▶ [Try it]
Copy the data below word for word, omitting the pictures.

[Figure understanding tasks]
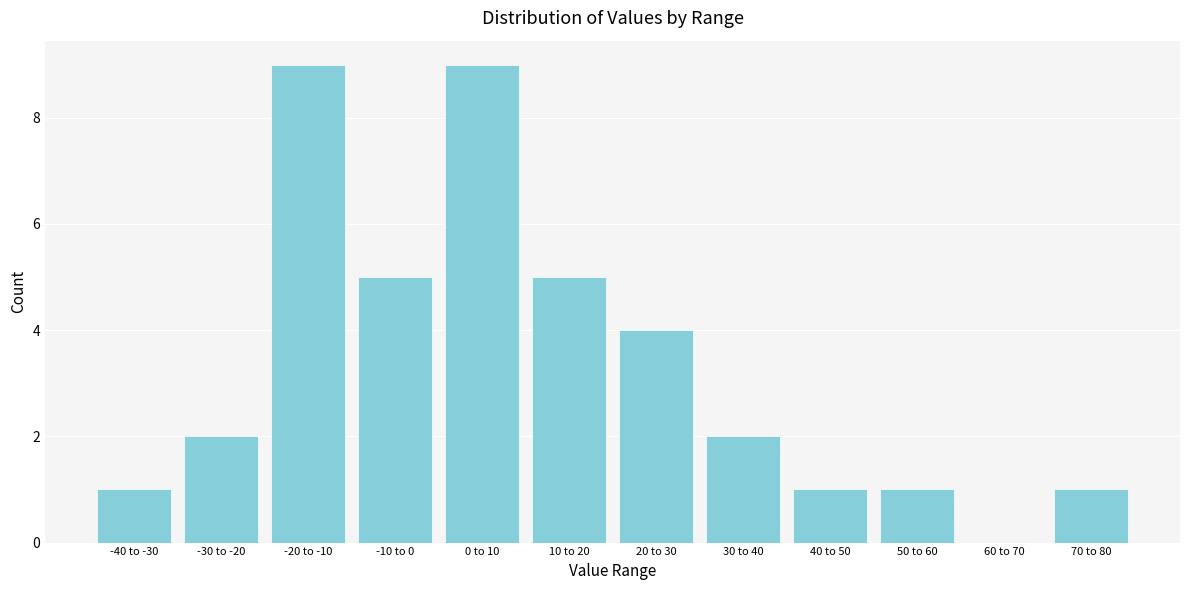

Reading left to right, transcribe all the data shown in this chart.

-40 to -30=1	-30 to -20=2	-20 to -10=9	-10 to 0=5	0 to 10=9	10 to 20=5	20 to 30=4	30 to 40=2	40 to 50=1	50 to 60=1	60 to 70=0	70 to 80=1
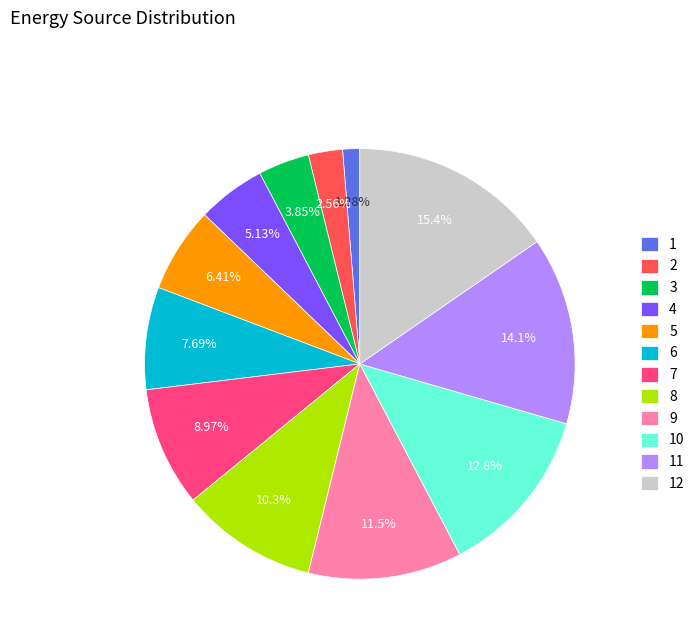

Approximately how many times larger is the value at 7 compared to 12?

0.6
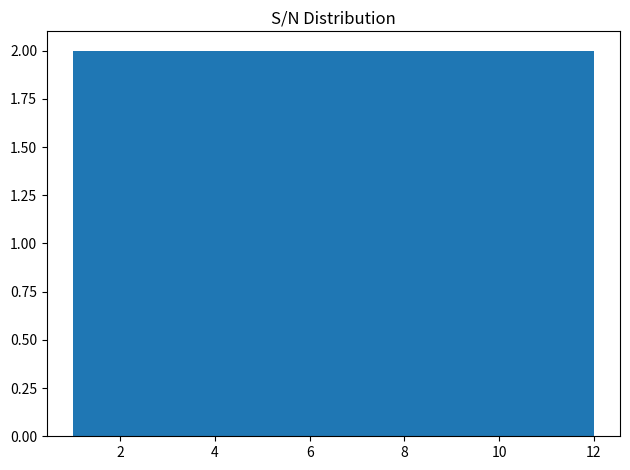

Reading left to right, list every bar in this chart as the range it spans on the x-axis followed by its height. Neither the bar edges nor the heights are printed on the chart, so give them approximately, as read against the axes.

1.0 to 2.8: 2
2.8 to 4.6: 2
4.6 to 6.6: 2
6.6 to 8.4: 2
8.4 to 10.2: 2
10.2 to 12.0: 2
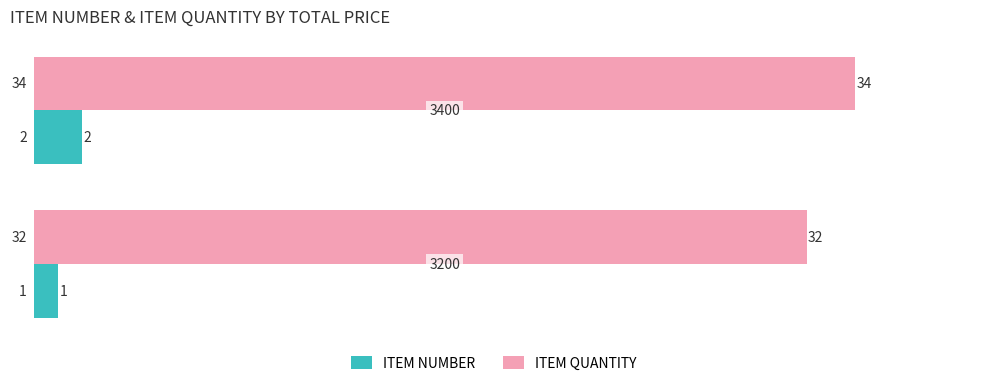

What is the sum of all ITEM NUMBER values?

3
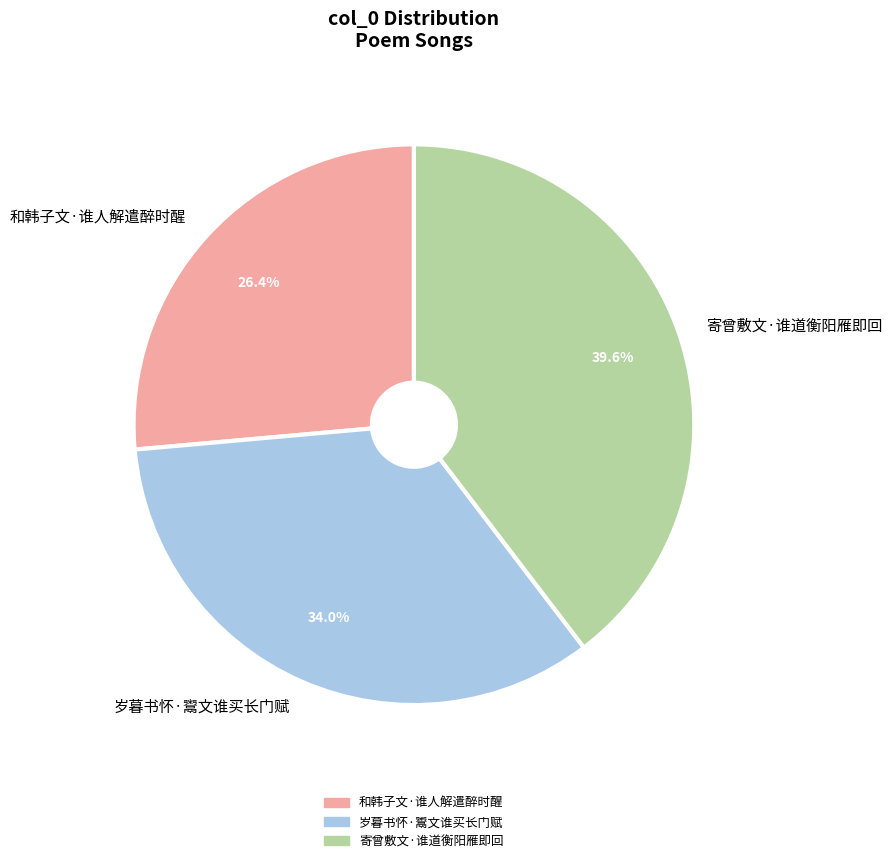

To the nearest percent, what percentage of the pie is 和韩子文·谁人解遣醉时醒?

26%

▶ [Answer to this problem]
Reading left to right, transcribe all the data shown in this chart.

-40 to -30=1	-30 to -20=2	-20 to -10=9	-10 to 0=5	0 to 10=9	10 to 20=5	20 to 30=4	30 to 40=2	40 to 50=1	50 to 60=1	60 to 70=0	70 to 80=1

Approximately how many times larger is the value at 7 compared to 12?

0.6

Reading left to right, list every bar in this chart as the range it spans on the x-axis followed by its height. Neither the bar edges nor the heights are printed on the chart, so give them approximately, as read against the axes.

1.0 to 2.8: 2
2.8 to 4.6: 2
4.6 to 6.6: 2
6.6 to 8.4: 2
8.4 to 10.2: 2
10.2 to 12.0: 2

What is the sum of all ITEM NUMBER values?

3

To the nearest percent, what percentage of the pie is 和韩子文·谁人解遣醉时醒?

26%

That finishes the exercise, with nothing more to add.